For a movie called IT, there were suprisingly few computers in it
I think
Therefore I am
Tongue tied
My daughter can open just about any front door using a credit card, so your kids honor roll certificate seems a little useless right now.
me: can i get some ketchup?
waiter: sir, this is a 3 michelin star restaurant
me: my apologies. may i please have some crème de tomato a la heinz
There’s no such thing as a 10 second rule, with a 5 second dog.
BOSS: It’s come to my attention that you’ve disabled attachments for emails. You have to fix that.
BUDDHA: But attachments cause suffering.
‘High five!’
*steals your snacks, runs away
Other kids wanted to be astronauts or doctors, when I was little I wanted to be a horse calendar
I don’t even want to eat butter chicken without having some warm leavened flatbread first. That’s a Naan starter for me
Being a little kid is so wild. You just learned that chicken nuggets come from chickens, your mom’s brother is your uncle, and you just got your first paycheck from the tooth fairy. Life is good.
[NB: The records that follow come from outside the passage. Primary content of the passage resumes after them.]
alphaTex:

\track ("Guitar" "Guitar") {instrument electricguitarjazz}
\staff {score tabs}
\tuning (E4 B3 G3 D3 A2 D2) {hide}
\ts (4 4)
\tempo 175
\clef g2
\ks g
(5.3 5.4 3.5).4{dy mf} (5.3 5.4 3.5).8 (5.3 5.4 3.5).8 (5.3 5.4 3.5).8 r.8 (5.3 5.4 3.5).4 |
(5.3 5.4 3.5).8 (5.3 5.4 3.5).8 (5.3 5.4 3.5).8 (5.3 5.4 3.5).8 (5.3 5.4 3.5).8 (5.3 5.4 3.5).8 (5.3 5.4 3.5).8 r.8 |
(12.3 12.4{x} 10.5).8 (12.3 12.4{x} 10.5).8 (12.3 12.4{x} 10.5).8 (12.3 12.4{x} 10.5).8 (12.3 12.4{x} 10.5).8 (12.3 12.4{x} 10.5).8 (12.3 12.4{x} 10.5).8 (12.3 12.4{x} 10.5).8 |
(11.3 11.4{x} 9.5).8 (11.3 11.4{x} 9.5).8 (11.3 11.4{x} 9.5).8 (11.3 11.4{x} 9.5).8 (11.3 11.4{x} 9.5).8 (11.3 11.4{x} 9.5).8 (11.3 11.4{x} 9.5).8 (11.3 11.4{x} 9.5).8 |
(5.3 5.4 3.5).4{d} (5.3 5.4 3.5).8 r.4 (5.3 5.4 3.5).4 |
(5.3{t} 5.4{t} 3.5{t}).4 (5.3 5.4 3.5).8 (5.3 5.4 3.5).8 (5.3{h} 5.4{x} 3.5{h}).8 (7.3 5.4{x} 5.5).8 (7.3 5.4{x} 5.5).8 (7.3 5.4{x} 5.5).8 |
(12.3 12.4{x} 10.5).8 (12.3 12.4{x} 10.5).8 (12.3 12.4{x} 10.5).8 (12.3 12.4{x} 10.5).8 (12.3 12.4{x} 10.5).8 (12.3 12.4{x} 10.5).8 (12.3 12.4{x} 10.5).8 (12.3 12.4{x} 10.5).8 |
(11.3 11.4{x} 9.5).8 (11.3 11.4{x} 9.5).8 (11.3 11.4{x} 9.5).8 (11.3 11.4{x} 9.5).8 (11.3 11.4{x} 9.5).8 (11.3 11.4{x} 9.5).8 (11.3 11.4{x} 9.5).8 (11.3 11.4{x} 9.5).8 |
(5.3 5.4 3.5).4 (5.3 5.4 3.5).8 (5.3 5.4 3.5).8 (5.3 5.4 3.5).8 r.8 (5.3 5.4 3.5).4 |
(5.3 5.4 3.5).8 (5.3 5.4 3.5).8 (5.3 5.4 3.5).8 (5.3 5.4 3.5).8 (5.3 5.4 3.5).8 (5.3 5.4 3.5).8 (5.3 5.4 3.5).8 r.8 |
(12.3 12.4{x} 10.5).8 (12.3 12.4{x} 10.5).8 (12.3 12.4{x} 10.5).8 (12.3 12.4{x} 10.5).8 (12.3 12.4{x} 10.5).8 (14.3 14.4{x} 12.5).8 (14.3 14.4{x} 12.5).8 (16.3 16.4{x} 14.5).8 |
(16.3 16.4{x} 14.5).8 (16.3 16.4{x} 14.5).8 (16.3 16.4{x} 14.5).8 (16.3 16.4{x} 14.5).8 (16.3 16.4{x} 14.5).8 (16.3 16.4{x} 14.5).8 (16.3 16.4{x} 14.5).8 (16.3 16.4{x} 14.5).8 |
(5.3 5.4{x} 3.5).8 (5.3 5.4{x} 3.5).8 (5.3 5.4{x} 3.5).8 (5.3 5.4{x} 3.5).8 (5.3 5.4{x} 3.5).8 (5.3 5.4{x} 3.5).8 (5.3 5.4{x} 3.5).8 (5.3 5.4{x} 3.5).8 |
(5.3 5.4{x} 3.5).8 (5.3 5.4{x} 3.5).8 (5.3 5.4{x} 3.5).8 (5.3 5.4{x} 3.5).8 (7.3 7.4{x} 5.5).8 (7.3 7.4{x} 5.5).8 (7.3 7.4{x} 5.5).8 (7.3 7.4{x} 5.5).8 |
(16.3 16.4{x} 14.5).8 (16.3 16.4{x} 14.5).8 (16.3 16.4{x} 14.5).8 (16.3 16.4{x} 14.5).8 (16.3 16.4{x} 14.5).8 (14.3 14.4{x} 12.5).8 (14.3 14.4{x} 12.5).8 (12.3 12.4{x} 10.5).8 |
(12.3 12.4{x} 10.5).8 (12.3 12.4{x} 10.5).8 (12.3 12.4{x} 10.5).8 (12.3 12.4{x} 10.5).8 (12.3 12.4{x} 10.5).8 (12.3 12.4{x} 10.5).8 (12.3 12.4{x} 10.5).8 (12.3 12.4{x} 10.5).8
her: did you wrestle in high school?
me: do my emotions count?
What level of petty is it when your father won’t let you watch Wheel of Fortune with him because you solve the puzzles before he does?
a great headline for when there is a world wide fresh water shortage will be “water we gonna do??” we will need the laughs
My mom doesn’t understand that powdered donuts are eaten over cd cases while in cars, and my friends love donuts, and that’s why. (Not blow)
what are they serving at kfc then???
first dinner with other vaccinated friends and a man spent the whole time arguing with me about cryptocurrency. release the rest of the bats
*walks out of prison, a free man.
*guards shouting from gate
“From! At! For! With!”
What?
“Oh, we always end sentences with a preposition”
you want me to drink water. the thing that killed jack in titanic
Boss: I need you to come into work at 7 instead of 9 tomorrow.
Me: Can’t.
Boss: Why?
Me: I’ll be asleep until 8:30.
I asked my Ouija board if anyone has a secret crush on me. It must be broken, because I don’t even know anyone named “Lol.”
[What I think he saw]
Me, seductively sucking and licking my index finger in a flirtatious way.
[What he actually saw]
Me, gagging and drooling while fishing a popcorn kernel off the back of my throat.